A wonderful, self-deprecating, enlivening read, whether fans of memoirs, music or pedagogy.

Tuesday, January 5, 2010

Half a Review


Last night Flick and I took advantage of cheap Monday tix at the Nova to watch "In Search of Beethoven". Two and a half hours of sublime music and an epic saga of an extraordinary talent, a supreme confidence, and suffering ameliorated by a terse, agonising hope. The hope of happiness.

One of the loveliest things was the way Garbralsky weaved interviews from pianists, composers, historians, conductors. With an handheld camera mostly. There is the Beethoven worshipper, a owlish man who bounces on his feet in enthusiasm and affection. There is the respectful historian, who circulates around to the truth, to talk about Beethoven with diplomacy, forgiving his temper tantrums, his neurosis, his recusiveness. There are the pianists, who talk of Beethoven with a honest affection, as of an intimate friend. Commenting on his freakish fingering; the impossibility of his piano sonatas. The conductors, who speak with a mixture of jocularity and admiration for the genius that is Beethoven. The radical nature of his compositions, breaking all convention. The sheer arrogance of the 26 year old to write such music, to be so confident of his talent.

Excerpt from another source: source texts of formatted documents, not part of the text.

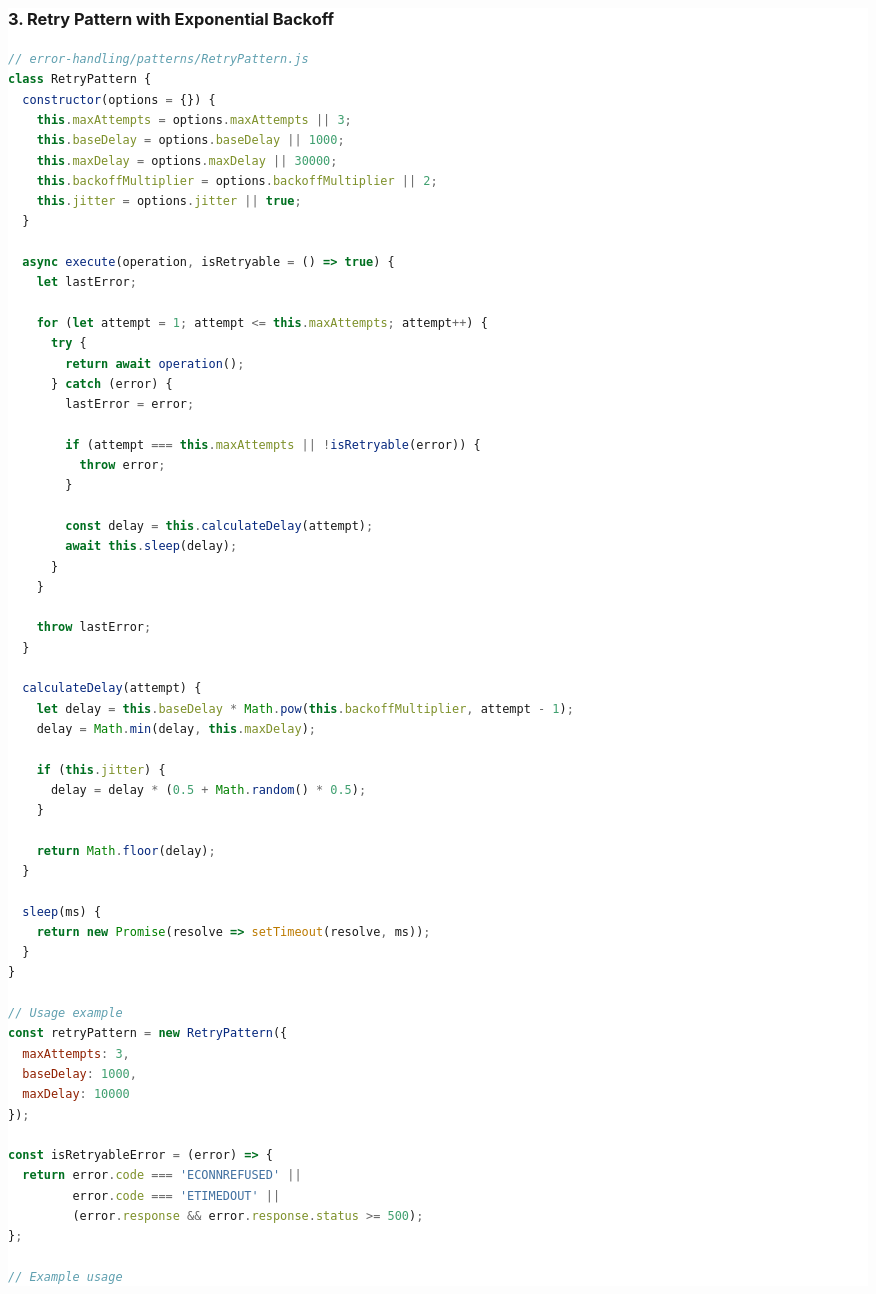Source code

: ### 3. Retry Pattern with Exponential Backoff
```javascript
// error-handling/patterns/RetryPattern.js
class RetryPattern {
  constructor(options = {}) {
    this.maxAttempts = options.maxAttempts || 3;
    this.baseDelay = options.baseDelay || 1000;
    this.maxDelay = options.maxDelay || 30000;
    this.backoffMultiplier = options.backoffMultiplier || 2;
    this.jitter = options.jitter || true;
  }
  
  async execute(operation, isRetryable = () => true) {
    let lastError;
    
    for (let attempt = 1; attempt <= this.maxAttempts; attempt++) {
      try {
        return await operation();
      } catch (error) {
        lastError = error;
        
        if (attempt === this.maxAttempts || !isRetryable(error)) {
          throw error;
        }
        
        const delay = this.calculateDelay(attempt);
        await this.sleep(delay);
      }
    }
    
    throw lastError;
  }
  
  calculateDelay(attempt) {
    let delay = this.baseDelay * Math.pow(this.backoffMultiplier, attempt - 1);
    delay = Math.min(delay, this.maxDelay);
    
    if (this.jitter) {
      delay = delay * (0.5 + Math.random() * 0.5);
    }
    
    return Math.floor(delay);
  }
  
  sleep(ms) {
    return new Promise(resolve => setTimeout(resolve, ms));
  }
}

// Usage example
const retryPattern = new RetryPattern({
  maxAttempts: 3,
  baseDelay: 1000,
  maxDelay: 10000
});

const isRetryableError = (error) => {
  return error.code === 'ECONNREFUSED' || 
         error.code === 'ETIMEDOUT' ||
         (error.response && error.response.status >= 500);
};

// Example usage
```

And the self-consciousness of Beethoven. His frequent desires to suicide, his ability to hold onto life, to keep writing, all the music in his head. His disorganisation, his lack of hygiene in the latter years, and yet, despite appearances, the very orderliness and control in his music. It's a common misapprehension that Beethoven's passion was barely contained, his intensity and temper wild and unpredicable. Perhaps it was so with his social life, and yet his music was deeply controlled, organised, intelligently wrought.